И улыбнулась.
Своих… Только что она подумала обо всём французском народе, как о СВОИХ подданных…
Хотя, почему бы и нет?
Столько лет занимаясь делами государства, разве не получила она право считать и его народ своими подданными? Вон они, жмутся к стенам домов и, прежде чем согнуться в поклоне, с любопытством заглядывают в окна кареты. Любого, кто стоит у самых вершин власти, им требуется осмотреть с особым вниманием, хотя, и они, и те, другие – все люди. И всё же, обычный солдат, или даже дворянин не из знатных, интереса к себе вызовет куда меньше, если вызовет вообще. А герцогиня, в потёмках своей кареты почти не видимая, всё равно, притягивает взгляды, как магнит. Почему? «Потому что они все – просто НАРОД, и их великое множество. А мы – единицы, каждый, с громким именем, титулом и всем известным гербом. Мы – те, кто меняет жизни этого множества и вершит их судьбы. Земные государи, как говорила донья Хуана, получившие от Бога право одной своей властью спасать души…».
Герцогиня отодвинулась от окна. Как давно не давала она себе труд размышлять вот так. Это было приятно. Но даже при всей приятности размышлений, грусти по ним совсем не было. Скорее, лёгкая усталость, которая приходит после удачно сделанного дела. «Что бы там ни думал Шарло, я имею право расслабиться. МОИМ подданным жаловаться не на что. Жанна, которую я им дала, уже спасла их тела. А Клод научит любить и понимать… Выходит, прав Шарль, что не желает больше воевать? От мира выиграют все… И Филипп будет рядом. В безопасности…»
* * *
Расположившись в покоях, которые король велел для неё приготовить, мадам Иоланда хотела сразу же пойти к нему, чтобы поздравить с новыми успехами и подробнее узнать о новостях. Но ей, чрезвычайно почтительно, сообщили, что с раннего утра его величество уехал поохотиться, и среди прочих приглашённых, с ним отправился граф Менский со своими людьми.
– Что ж, мне очень жаль…
Из всего услышанного мадам Иоланда поняла, что и Филиппа она тоже пока не увидит.
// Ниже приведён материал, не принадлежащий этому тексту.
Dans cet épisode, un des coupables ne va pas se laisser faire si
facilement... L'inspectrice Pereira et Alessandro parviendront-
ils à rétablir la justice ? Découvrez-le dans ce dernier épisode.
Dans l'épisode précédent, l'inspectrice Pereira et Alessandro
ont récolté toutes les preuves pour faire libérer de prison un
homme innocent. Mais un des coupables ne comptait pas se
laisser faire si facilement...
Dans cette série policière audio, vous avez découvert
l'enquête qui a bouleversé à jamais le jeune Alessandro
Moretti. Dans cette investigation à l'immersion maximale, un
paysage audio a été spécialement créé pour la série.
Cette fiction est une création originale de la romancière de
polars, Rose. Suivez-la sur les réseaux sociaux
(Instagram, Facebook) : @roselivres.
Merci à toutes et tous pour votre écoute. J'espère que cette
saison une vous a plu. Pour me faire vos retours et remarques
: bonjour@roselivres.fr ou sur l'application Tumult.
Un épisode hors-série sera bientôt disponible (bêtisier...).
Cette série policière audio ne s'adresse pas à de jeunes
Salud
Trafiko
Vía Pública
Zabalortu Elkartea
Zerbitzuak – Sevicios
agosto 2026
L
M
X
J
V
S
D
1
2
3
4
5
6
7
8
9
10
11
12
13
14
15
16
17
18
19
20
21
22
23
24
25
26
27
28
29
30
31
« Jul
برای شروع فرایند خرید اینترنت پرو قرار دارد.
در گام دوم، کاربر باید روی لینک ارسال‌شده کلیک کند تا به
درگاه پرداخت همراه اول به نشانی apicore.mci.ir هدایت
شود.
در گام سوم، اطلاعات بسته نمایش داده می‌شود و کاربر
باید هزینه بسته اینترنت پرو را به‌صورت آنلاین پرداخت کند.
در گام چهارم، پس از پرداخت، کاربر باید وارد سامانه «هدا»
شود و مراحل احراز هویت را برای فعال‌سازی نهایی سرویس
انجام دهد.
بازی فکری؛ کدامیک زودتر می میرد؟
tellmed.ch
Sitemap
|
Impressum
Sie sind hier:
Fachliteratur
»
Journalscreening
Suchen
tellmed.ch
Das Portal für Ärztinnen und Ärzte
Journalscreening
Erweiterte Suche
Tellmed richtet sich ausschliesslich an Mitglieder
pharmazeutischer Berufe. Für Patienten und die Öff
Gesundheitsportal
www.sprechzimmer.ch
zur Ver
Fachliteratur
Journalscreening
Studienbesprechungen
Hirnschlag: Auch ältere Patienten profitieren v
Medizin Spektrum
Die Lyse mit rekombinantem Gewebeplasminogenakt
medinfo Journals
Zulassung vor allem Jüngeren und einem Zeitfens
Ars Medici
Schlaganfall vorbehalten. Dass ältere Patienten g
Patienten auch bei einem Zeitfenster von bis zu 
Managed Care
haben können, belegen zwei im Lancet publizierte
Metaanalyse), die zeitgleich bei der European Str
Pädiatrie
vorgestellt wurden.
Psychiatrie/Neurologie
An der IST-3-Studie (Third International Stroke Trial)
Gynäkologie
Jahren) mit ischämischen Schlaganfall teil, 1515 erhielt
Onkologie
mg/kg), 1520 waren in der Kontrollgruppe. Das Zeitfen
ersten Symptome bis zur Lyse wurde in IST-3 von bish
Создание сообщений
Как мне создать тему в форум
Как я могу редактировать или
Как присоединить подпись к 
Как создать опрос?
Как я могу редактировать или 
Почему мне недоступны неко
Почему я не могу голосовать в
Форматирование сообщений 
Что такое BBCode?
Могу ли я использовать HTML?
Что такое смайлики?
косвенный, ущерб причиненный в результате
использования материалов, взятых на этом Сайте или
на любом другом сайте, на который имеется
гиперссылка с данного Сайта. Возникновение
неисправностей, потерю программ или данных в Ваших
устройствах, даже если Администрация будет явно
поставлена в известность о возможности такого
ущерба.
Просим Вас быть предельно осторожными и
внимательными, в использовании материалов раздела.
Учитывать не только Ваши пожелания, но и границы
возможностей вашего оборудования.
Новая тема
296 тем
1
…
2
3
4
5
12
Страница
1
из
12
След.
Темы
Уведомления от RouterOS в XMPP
Она спросила, что делает Жанна и можно ли повидать её, но оказалось, что Дева в город не вернулась вообще. Предпочла разбить шатёр в лагере, среди своих солдат, потому что уверена – нового большого сражения не избежать, и следует хорошо подготовиться. С собой она оставила всех священников, которые сейчас проводят в войске богослужения.
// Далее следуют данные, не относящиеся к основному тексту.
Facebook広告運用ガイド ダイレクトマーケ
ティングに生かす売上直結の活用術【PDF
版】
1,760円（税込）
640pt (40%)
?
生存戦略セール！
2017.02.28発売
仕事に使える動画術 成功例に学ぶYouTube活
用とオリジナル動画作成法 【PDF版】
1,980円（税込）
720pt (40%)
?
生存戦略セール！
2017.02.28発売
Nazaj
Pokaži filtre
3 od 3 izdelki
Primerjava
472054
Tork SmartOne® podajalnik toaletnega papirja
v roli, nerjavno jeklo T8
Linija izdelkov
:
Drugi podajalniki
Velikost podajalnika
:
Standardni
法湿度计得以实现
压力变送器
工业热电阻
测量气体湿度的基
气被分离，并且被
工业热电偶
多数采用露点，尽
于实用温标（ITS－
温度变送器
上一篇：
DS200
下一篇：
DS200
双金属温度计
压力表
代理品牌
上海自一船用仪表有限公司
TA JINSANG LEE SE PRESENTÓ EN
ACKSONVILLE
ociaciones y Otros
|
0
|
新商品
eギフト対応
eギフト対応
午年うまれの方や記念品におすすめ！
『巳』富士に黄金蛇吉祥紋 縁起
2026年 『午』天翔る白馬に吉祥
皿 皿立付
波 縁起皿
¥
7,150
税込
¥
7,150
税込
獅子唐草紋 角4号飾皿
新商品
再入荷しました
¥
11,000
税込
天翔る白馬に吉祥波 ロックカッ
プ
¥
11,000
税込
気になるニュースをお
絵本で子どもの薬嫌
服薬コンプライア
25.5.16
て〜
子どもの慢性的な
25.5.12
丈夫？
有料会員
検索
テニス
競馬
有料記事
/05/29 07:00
Эта новость герцогиню слегка озадачила. Она уже знала, что близость большого английского воинства заставила Шарля вернуться в Крепи после того, как он, вроде бы, повернул армию на Париж. Но ничто здесь не указывало на подготовку к какому-то сражению. Скорее, наоборот. Король охотился, а в городе жизнь текла своим чередом, медленно и степенно. Так что, если бы не разбитый в предместьях огромный лагерь, чьи повозки, шатры и торчащие в небо осадные машины выстилали поле за стеной, можно было бы подумать о том, что мирная жизнь вернулась уверенно и обстоятельно.
И, тем не менее, Жанна готовилась сражаться.
Лёгкая, непонятная, пока ещё трепещущая, как слабый свечной огонёк, тревога заставила мадам Иоланду вернуться в покои и отослать приехавших с ней фрейлин за новостями и слухами. Ведь остался же здесь кто-то, кого можно расспросить! А сама она, впервые не зная, чем себя занять, подошла к окну и, глядя сквозь него на далёкие, бьющиеся на ветру знамёна, вдруг подумала, что видимо рано расслабилась так благостно.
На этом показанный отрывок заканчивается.